Nous les croyions Français. Ne serait-ce qu’à ce seul titre déjà, certains otages auraient mérité une publicité digne de leur sort, digne du pays dont ils sont pourtant des citoyens amoureux de leur France et de leur République. I
lls auraient mérité que leur nom soit cité en ouverture de chaque journal de 20h, comme ce fut le cas à une autre époque, que leurs visages soient montrés, que leurs jours de captivité soient clairement inscrits au bas de leur portrait, selon l’usage de la France pour tous ceux qui ont été des otages français.
Mais il n’en est rien. Aux yeux du monde, qui pleurent pour certains et rient pour d’autres, ils ne sont que des Juifs avant tout, et leur condition d’otages ne les sauve pas de la détestation obsessionnelle qui les accable. En s’attardant sur leur judéité, le curseur de notre inconscient collectif relègue au second plan outre leur nationalité, leur humanité.
Parce qu’ils sont juifs, ils ne bénéficient ni de la même attention, ni de la même empathie, ni surtout de la même détermination à les libérer, et dans les esprits des politiques, ils n’occupent qu’une place de second, voire de troisième choix.
Autant l’annonce de leur enlèvement avait suscité sidération et sympathie, autant celle de leur mort ne cause qu’une peine relative, contenue, tout au plus quelques réactions protocolaires d’usage puant l’hypocrisie. Parce qu’ils sont juifs, ils ne sont qu’une anecdote, moins qu’un fait divers, et parce qu’ils sont en plus israéliens, l’indifférence cède peu à peu le pas à une haine qui ne différencie pas les premiers des seconds et finit par se banaliser dans la pensée ambiante et dans les agressions jusqu’au cœur de nos villes.
Il y a longtemps que le sujet de l’antisémitisme moderne n’incite plus à se faire d’illusion, et d’ailleurs, ses manifestations ont cessé de n’être que des événements de seconde importance.
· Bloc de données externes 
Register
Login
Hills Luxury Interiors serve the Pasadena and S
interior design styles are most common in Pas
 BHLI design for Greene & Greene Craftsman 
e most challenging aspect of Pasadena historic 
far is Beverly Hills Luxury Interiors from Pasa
Qu’elle soit peinte en blanc sur les vitrines brisées des commerces, au pochoir sur les murs dans nos rues, l’étoile à six branches raconte une même histoire. Cousue en jaune sur la poitrine en 1940 ou au milieu du drapeau bleu et blanc d’aujourd’hui, elle inspire les mêmes passions, les mêmes instincts et hélas avec eux, hier comme aujourd’hui, un négationnisme devenu le signe d’un monde renouant avec ses démons. L’une était le symbole d’une tragédie inédite dans l’histoire de l’humanité, l’autre est celui d’un espoir par-delà les épreuves endurées, les attaques de barbares, les résolutions de l’ONU, les avertissements du pape, les prédications de mort des Mollahs, les promesses de destruction, la parole virulente de millions de voisins fanatisés, sans parler, plus proches de nous, des drames quotidiens qui font une fois de plus des Juifs les cibles privilégiées, éternelles, expiatoires, de la folie universelle. Cette réminiscence marque la fin d’une époque, et le début de temps plus sombres.